Suatu ketika musibah yang Allah Ta’ala datangkan pada hamba adalah sebagai azab. Hal tersebut jika manusia tidak bertaubat dan kembali kepada aturanNya setelah diberikan bencana. Karena setelah Allah perlihatkan kuasaNya manusia tetap saja membangkang. Suatu ketika Syaikh Abdul Qodir Jailani Rahimahullahu berkata :

“ Tanda musibah merupakan azab (hukuman) dan pembalasan adalah ketidaksabaran seseorang saat menghadapinya, bahkan hingga larut dalam kesedihan dan mengeluh kepada makhluk. Tanda musibah sebagai penghapus dosa dan kesalahan rasa sabar tanpa mengeluh, tidak gelisah dan bersedih dan tetap ringan dalam menjalankan ketaatan. Tanda musibah sebagai pengangkat derajat adalah merasa ridho, jiwanya tetap tenang serta tunduk terhadap takdir hingga musibah tersebut sirna”. (At-Tabaqotul Kubro As-Syakrani hal. 193)

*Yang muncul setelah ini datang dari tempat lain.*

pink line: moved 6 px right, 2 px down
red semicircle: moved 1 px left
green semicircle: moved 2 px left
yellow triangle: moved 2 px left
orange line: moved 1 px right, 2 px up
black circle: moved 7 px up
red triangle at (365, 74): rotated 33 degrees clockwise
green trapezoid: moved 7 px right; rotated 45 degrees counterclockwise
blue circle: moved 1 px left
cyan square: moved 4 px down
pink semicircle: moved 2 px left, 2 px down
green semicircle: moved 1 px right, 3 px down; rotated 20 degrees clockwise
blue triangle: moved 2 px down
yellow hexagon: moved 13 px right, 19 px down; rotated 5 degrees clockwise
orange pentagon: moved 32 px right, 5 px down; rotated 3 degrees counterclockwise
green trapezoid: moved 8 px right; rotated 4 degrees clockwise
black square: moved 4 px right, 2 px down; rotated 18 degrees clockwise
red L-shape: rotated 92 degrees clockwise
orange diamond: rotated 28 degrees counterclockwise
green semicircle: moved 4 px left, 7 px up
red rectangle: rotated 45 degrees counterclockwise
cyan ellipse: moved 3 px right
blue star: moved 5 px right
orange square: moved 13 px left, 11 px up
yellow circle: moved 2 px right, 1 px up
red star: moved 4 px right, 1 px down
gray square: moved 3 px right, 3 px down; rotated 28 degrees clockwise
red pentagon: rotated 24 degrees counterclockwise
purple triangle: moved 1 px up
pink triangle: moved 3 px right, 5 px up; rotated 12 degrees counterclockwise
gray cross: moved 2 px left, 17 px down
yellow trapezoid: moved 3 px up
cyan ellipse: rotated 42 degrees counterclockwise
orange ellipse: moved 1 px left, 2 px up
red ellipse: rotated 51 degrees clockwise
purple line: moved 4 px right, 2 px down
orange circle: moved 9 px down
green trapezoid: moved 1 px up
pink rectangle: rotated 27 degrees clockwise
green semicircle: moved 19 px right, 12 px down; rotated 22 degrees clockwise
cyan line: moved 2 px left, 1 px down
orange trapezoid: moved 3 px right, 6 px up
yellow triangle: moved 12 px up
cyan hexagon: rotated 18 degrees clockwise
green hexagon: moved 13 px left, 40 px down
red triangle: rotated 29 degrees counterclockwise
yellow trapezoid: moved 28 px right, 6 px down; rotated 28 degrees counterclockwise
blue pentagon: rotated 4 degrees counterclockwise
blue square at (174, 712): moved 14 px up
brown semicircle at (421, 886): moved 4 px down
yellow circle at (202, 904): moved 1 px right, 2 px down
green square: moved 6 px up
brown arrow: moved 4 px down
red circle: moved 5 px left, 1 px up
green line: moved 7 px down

Itulah beberapa hikmah dibalik musibah yang bisa menjadi renungan manusia. Karena Indonesia berpotensi terjadi bencana yang notabene bagian dari musibah, program sosial kemanusiaan harus tetap diadakan. Sehingga jika hal yang tidak diharapkan tersebut terjadi, penanganan akan lebih merata dan maksimal.

Namun jika memang sampai terjadi hal tersebut, sudah sepantasnya manusia tetap berprasangka baik kepada Allah Ta’ala. Karena setiap yang dihadirkannya dalam kehidupan pasti berdampak bagi bagi manusia. Saat manusia berprasangka buruk kepadaNya, itulah tanda manusia ingkar pada nikmat yang telah Allah SWT berikan.